Вышел в тамбур высокий мужчина — покурить. За ним — два парня, тоже с папиросами.
— Слышь, чего я ему баю, — обратился к ним дед, как к давнишним знакомым. — Лошадь, говорю, награды мои того... скусила.
И он повторил прибывшим, как рубил с кумом пятистенку, как лесу не хватило и вместо него вышла им бутылка «блондинки».

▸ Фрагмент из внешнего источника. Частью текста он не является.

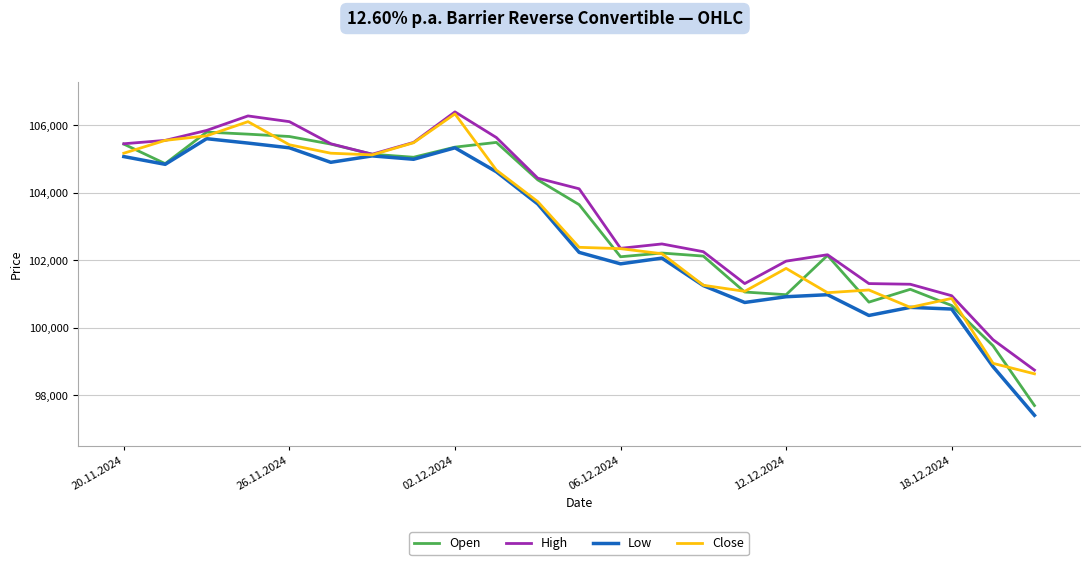

What is the maximum value shown in the chart?

106395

— Ну, мы ее с кумом опростали, рукой махнули да еще в сельпо сходили, — продолжал дедок. — Сидим, веселыми ребятами закусываем...
— Чем закусываете?
— Ну, этой самой... камсой-то. На сдачу свешали.
— А-а. Гы-гы! Га-га-га...
— Закусили, главное дело, глядим, свояк мой идет. Говорит, налаживайтесь ко мне в гости, брательник приехал. А брательник-то у него, знаешь, полковник.

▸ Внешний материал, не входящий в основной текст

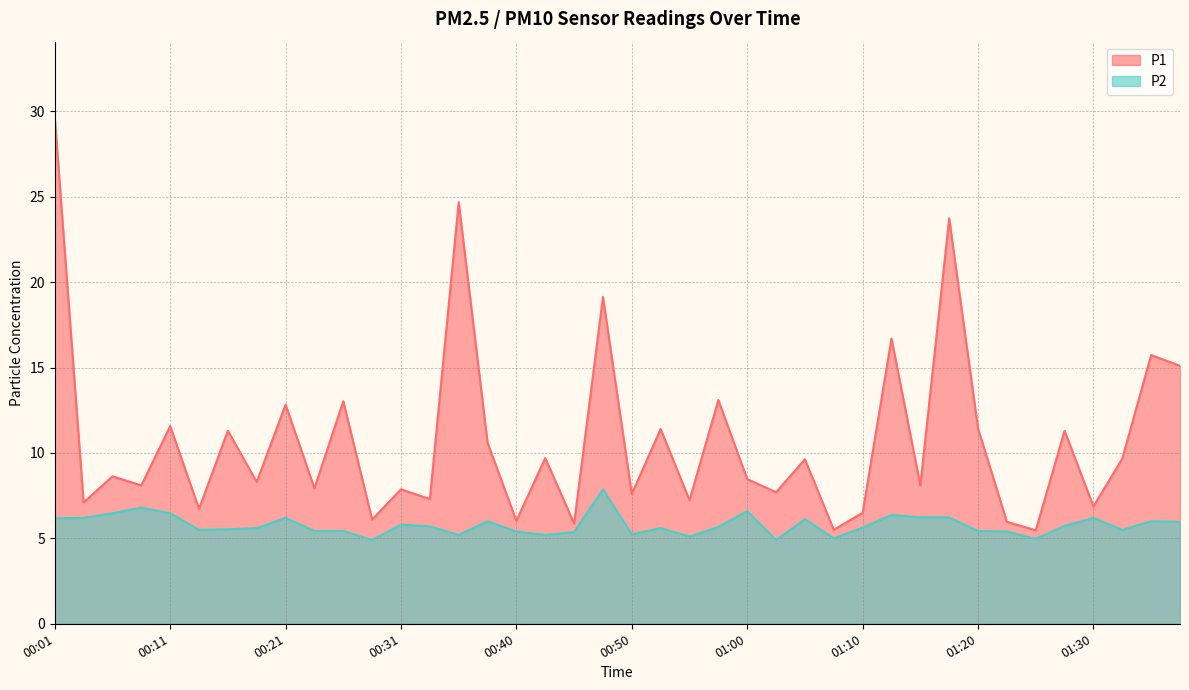

Which category has the highest value across all series?

00:01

— Отец, да ты про лошадь давай! Чего ты полковника сюда?
— Дак я и говорю про лошадь!.. Ну вот мы и надумали при всех наградах к полковнику явиться, чтоб честь по чести. Идем с кумом, рыгалиями вызваниваем. Мимо нашей пятистенки проходим, глядь, а Митрий уж с лесом обернулся. А я еще сам по себе подумал: на Яблочке привез. Лошадь у нас — Яблочко. Так-то она ничего кобыла, смирная и с понятием, только выпивших не любит — кусается, стерва. Подумал, главное дело, и забыл. Ладно. Митрий нам: разгружайте, мужики, лошадь держать нельзя. Мы только подходить, а я гляжу, Клавдия — средняя моя — бежит и на всю улицу благим матом голосит, что Витька в колодезь ввалился. Внук, значит.